#### HOW TO COMPLETE THIS TASK
Report the number of lines of the listing below containing the string "copy", with nothing added.

#### RECORDS TO USE
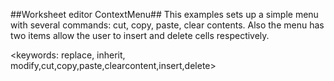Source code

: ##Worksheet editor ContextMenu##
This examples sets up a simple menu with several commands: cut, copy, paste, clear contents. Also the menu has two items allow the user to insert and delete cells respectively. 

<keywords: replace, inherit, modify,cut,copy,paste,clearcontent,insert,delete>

--

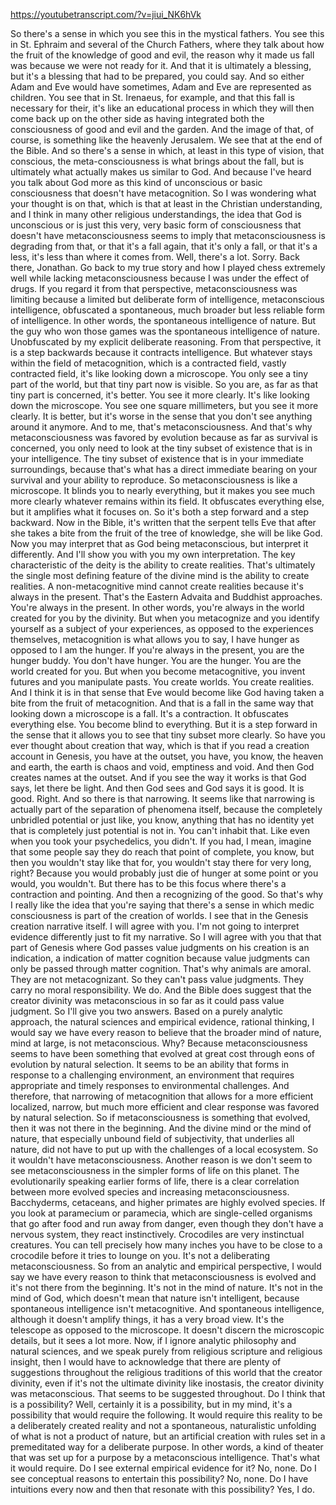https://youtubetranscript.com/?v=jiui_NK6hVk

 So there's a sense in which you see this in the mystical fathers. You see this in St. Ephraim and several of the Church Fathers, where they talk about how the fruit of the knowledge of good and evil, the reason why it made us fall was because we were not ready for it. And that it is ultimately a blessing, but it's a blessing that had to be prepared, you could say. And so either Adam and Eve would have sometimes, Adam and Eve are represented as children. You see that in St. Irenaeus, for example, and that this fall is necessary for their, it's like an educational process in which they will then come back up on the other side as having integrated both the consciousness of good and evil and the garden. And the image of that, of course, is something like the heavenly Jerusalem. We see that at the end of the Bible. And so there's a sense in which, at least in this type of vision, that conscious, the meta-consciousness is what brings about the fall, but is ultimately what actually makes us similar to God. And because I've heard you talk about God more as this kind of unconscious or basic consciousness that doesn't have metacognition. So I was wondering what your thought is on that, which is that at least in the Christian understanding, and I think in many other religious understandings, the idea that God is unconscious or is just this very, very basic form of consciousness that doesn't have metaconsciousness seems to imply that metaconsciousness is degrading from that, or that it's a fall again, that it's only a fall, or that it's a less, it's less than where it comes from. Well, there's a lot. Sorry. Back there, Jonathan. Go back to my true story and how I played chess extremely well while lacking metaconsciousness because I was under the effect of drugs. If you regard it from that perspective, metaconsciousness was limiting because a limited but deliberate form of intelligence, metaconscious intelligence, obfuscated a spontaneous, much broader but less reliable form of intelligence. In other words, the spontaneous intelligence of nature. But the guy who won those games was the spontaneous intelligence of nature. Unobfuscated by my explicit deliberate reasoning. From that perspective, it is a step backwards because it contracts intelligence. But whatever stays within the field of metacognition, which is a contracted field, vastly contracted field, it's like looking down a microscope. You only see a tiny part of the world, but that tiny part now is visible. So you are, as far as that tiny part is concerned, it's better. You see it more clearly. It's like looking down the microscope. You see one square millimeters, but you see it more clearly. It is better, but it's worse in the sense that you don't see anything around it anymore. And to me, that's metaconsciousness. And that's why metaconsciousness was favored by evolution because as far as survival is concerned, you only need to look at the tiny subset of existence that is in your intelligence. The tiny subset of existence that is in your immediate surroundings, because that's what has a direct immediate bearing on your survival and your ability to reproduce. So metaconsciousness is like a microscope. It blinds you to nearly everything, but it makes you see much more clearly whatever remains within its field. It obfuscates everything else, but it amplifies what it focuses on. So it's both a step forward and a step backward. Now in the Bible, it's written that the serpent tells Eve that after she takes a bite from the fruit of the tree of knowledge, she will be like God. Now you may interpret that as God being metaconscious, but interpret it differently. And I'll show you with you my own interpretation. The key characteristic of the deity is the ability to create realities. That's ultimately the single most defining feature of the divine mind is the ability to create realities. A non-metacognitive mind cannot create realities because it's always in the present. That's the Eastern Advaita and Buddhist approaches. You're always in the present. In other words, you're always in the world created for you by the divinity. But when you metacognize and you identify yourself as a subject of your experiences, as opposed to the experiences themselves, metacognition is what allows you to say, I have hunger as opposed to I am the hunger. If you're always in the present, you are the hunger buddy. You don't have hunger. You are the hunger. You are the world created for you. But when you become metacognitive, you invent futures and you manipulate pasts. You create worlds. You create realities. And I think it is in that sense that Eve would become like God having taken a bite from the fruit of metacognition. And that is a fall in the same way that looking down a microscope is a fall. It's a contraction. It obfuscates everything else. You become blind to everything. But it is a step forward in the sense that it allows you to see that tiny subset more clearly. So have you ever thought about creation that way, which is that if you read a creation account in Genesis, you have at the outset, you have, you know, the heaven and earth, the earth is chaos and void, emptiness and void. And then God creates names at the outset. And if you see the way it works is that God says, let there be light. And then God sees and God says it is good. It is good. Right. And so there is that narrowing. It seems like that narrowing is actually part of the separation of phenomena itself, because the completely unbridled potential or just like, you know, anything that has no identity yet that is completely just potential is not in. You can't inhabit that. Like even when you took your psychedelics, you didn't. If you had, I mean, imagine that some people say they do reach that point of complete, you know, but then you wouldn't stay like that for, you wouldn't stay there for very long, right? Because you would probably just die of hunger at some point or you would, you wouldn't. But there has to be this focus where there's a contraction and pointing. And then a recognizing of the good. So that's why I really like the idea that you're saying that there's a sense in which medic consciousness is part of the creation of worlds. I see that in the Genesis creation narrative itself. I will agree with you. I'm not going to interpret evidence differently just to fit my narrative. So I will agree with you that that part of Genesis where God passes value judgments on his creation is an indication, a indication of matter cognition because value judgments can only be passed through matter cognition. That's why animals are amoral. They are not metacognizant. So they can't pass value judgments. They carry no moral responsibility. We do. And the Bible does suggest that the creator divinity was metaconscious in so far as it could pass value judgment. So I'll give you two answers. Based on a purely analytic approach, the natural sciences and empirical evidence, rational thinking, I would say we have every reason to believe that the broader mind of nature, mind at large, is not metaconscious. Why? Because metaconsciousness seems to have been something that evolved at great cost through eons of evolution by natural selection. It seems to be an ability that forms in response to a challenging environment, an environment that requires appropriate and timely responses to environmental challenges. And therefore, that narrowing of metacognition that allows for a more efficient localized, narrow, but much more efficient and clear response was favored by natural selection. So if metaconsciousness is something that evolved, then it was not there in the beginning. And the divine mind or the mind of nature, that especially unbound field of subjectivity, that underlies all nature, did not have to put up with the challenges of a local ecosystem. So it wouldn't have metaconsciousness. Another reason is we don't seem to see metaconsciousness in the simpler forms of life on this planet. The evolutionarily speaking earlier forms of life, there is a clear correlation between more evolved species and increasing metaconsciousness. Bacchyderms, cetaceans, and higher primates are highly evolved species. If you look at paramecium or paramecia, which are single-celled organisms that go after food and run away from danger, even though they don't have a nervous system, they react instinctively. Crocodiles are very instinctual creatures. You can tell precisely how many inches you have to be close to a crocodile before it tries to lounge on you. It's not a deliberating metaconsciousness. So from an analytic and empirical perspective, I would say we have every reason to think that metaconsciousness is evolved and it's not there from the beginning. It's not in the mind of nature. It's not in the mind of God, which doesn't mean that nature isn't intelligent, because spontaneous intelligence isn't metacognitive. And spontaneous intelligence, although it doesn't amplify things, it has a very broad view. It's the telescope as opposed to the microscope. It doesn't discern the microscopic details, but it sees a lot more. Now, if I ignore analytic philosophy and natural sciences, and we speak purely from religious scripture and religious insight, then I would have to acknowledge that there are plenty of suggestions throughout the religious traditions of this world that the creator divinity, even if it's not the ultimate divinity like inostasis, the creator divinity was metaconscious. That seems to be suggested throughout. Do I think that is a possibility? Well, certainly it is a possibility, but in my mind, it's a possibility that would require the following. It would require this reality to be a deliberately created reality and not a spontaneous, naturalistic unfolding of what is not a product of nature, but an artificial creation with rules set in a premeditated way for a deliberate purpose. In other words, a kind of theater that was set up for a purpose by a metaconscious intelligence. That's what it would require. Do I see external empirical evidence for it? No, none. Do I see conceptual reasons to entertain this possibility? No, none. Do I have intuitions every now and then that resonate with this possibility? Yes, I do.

#### THE ANSWER
2